By Stephanie March
While there has been progress in the justice system regarding child abuse legislation, there is still a very long way to go. Victims and survivors of child abuse and human trafficking are often faced with barriers in obtaining justice. Not only is the process consuming and traumatic for the survivor but it is limited by time constraints.
The statute of limitations in most states prevents many adult survivors from obtaining closure through the justice system. By the time the child grows up and is able to process and understand the effect the trauma has had on them throughout their lives it is usually too late to press civil charges.
While some states extend this time period to a number of years once the damage is understood, I would argue that it takes more than understanding for a survivor to decide they are ready to press charges.

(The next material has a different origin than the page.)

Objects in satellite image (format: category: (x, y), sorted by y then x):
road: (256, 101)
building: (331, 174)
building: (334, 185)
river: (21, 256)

They must be in the correct mental and emotional state that will allow them to go through with such difficult proceedings. These two, understanding and readiness, don’t always coincide at the same convenient time. This is something that differs for every survivor and the government shouldn’t be setting a timeframe that is impossible to predict.
My personal belief is there should be no statute of limitations applied to civil or criminal cases of child abuse or human trafficking.
When reading through recent legislation that has been introduced in the past year I found little that mentioned extending or doing away with the statute of limitations. This, of course, is disheartening. However, I did find several bills that are aimed at making improvements for victims and survivors.
One such bill, introduced by Senator Kirsten Gillibrand of New York, is entitled the Child Sexual Abuse Awareness and Prevention Act. This bill aims “to authorize local educational agencies and schools to carry out child sexual abuse awareness and prevention programs and activities.” It is in the first stages of the legislative process.
This bill is crucial because it will help schools educate our children and families about preventing, spotting, and reporting child abuse. While it would be great if education began in the home, for some this is not the case. A second line of defense is never a bad idea when dealing with a nationwide epidemic.
Senator Robert Portman of Ohio introduced S. Res 43, a bill aimed at boosting the effectiveness of the Trafficking Victims Protection Act. This bill, also in the first stages of the legislative process, would decriminalize the victims of human trafficking and ensure that they are treated as they should be- as victims.
This bill speaks volumes for how far the justice system still has to go in terms of improving legislation for our children. The fact that it is even necessary to have a bill encouraging law enforcement, etc., to treat human trafficking victims as victims and not criminals is discouraging.
Despite the overall progress that needs to be made it is important to remember that progress has in fact been made and continues to be. Sites like this one, victim advocates, and readers like you advance the issue and force it more and more into the light. Keep shining that candle and shattering the darkness.
We’re on our way… and the horizon we’re creating is beautiful.